Extract to read Start Marker
The massacres of October 7th traumatised Israelis and their military leaders. Yet Israel’s politicians and generals have so far faced no reckoning for failures of deterrence and early warning, largely because of the continuing wars. Mr Netanyahu, anxious to hold together his far-right coalition, which includes ministers who have advocated ethnic cleansing in Gaza and southern Lebanon, has refused to appoint an independent commission of inquiry.

Meanwhile, a new unofficial doctrine has emerged in which the notion of pre-emptive action has been redefined. According to this, if Israel can no longer rely on detecting enemies’ intentions, it must act much earlier against their capabilities. That principle guides its wars with Iran and the occupation of “security zones” inside Gaza, Lebanon and even Syria, though the new government in Damascus is trying to reach a security agreement with Israel.
Extract to read End Marker
Provided data Start Marker
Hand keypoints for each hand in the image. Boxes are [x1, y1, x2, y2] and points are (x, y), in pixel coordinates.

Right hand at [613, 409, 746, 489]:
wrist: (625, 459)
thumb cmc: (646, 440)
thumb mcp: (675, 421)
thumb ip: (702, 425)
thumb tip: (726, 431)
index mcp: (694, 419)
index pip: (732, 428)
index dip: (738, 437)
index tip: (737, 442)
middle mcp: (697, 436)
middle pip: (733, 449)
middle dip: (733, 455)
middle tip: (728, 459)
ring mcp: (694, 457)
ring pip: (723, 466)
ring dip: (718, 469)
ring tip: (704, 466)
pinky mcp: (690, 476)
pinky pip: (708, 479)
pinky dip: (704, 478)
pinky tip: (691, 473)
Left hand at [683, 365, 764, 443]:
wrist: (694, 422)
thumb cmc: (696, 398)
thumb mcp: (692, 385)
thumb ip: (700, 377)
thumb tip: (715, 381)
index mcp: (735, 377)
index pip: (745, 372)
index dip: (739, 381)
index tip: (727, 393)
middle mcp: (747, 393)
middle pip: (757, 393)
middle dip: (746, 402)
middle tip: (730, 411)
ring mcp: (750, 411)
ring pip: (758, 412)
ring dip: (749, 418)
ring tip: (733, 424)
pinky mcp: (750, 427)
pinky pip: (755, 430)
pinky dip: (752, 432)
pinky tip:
Provided data End Marker
● **Problems to work on**:
1. According to the passage on Israel after October 7th, what has Mr Netanyahu refused to appoint?
2. Carry on writing the passage on Israel's post-October 7th security doctrine, picking up after its final sentence.
The listing has no connection to the passage on Israel.

● **Answers in order**:
1. An independent commission of inquiry.

2.
Senior IDF officers grumble about having to fight wars without an overall strategy. But in public they have fallen into line with Mr Netanyahu’s open-ended conflict. “The IDF used to be able to restrain the politicians,” says Or Rabinowitz, an expert on Israeli strategy at Stanford University. “But the generals are too cowed now by their October 7th failure to oppose the government’s worst tendencies. They can’t even rein in their own soldiers who are helping settlers in the West Bank attack Palestinians. The only restraint now is Trump’s foot on the brakes.”